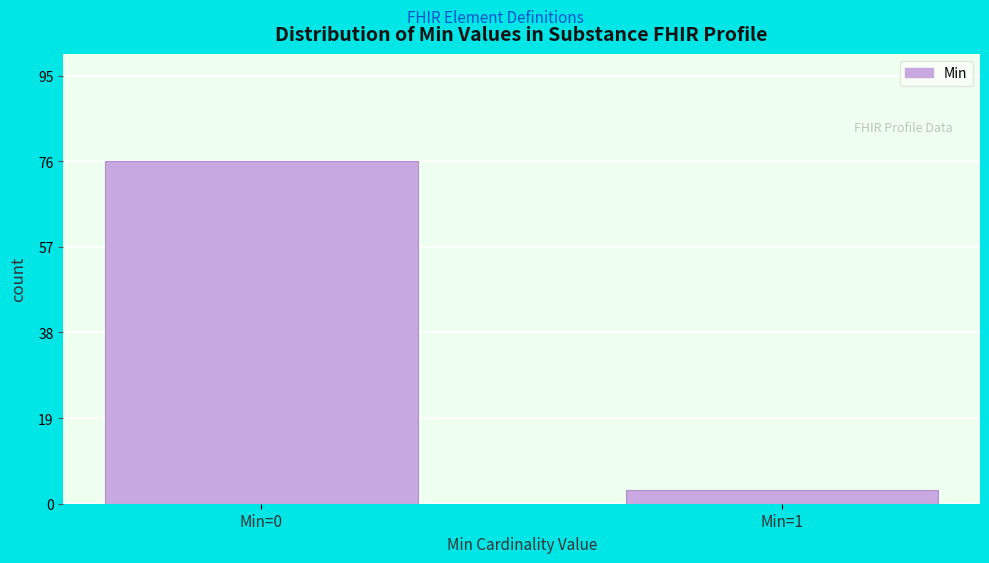

Reading right to left, extract all data points from this chart.

Min=1=3	Min=0=76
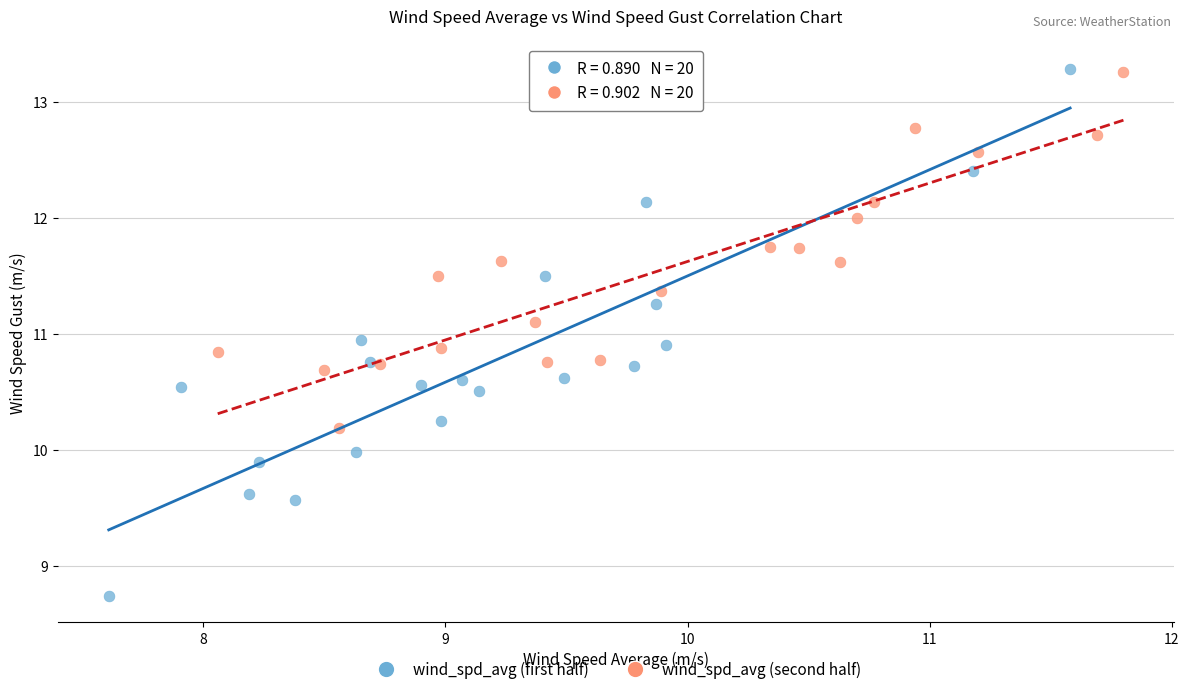

Which series reaches the minimum Y coordinate?

wind_spd_avg (first half)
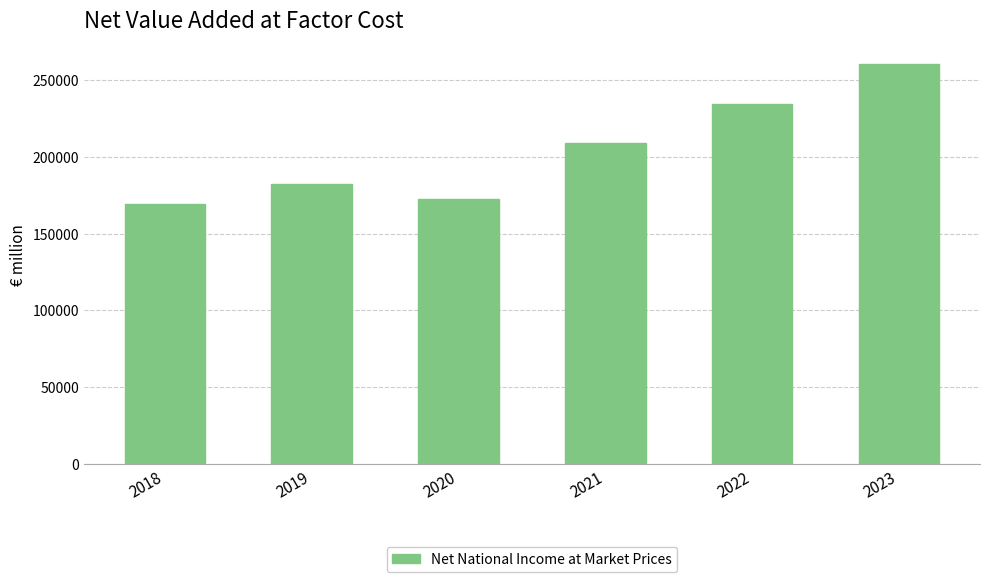

Reading left to right, list all the values displayed in this chart.

2018=169188.9	2019=182245.3	2020=172660.9	2021=208628.1	2022=234515.5	2023=260094.5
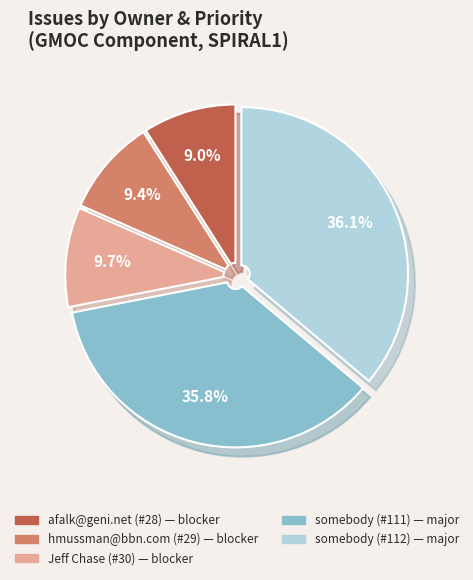

Does any single category account for the majority?

No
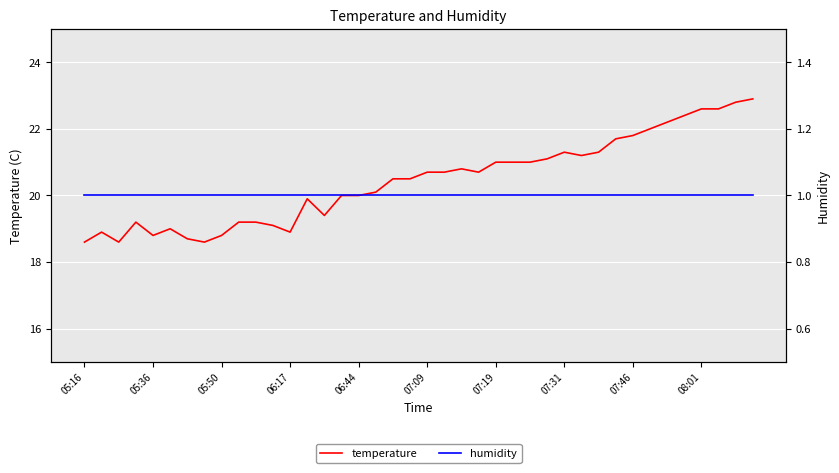

The value of temperature at 10 is 19.2. True or false?

True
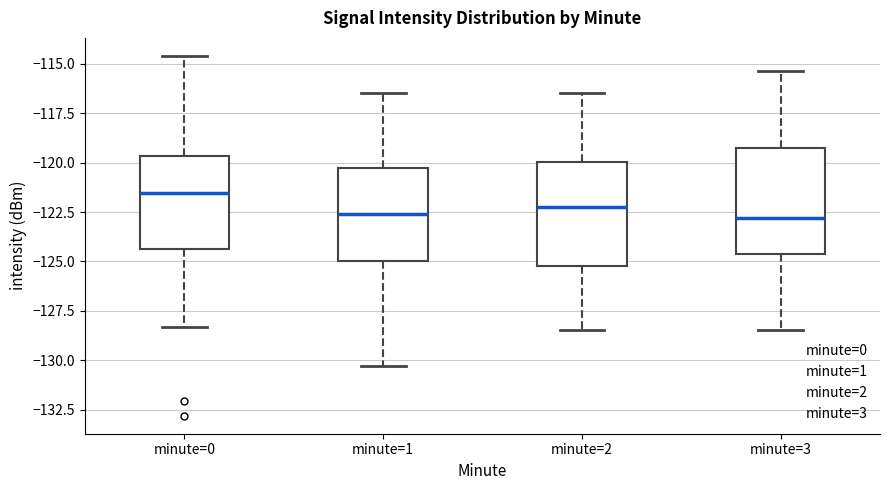

Reading left to right, transcribe this box plot: for each box, give where its median line is, the range the box spans, and where its two whiskers end, as read against the y-axis. The values are not printed on the chart, so give them approximately, as read against the axis.

minute=0: median -121.5, box -124.5 to -119.5, whiskers -128.5 to -114.5
minute=1: median -122.5, box -125.0 to -120.5, whiskers -130.5 to -116.5
minute=2: median -122.0, box -125.0 to -120.0, whiskers -128.5 to -116.5
minute=3: median -123.0, box -124.5 to -119.5, whiskers -128.5 to -115.5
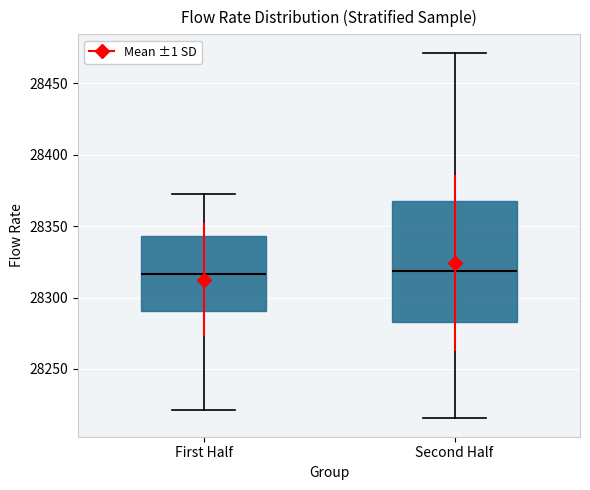

Reading left to right, transcribe this box plot: for each box, give where its median line is, the range the box spans, and where its two whiskers end, as read against the y-axis. The values are not printed on the chart, so give them approximately, as read against the axis.

First Half: median 28315, box 28290 to 28345, whiskers 28220 to 28375
Second Half: median 28320, box 28285 to 28370, whiskers 28215 to 28470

========================================

List each line in the items above that contains the word "True".

**Your solution**
The value of temperature at 10 is 19.2. True or false?
True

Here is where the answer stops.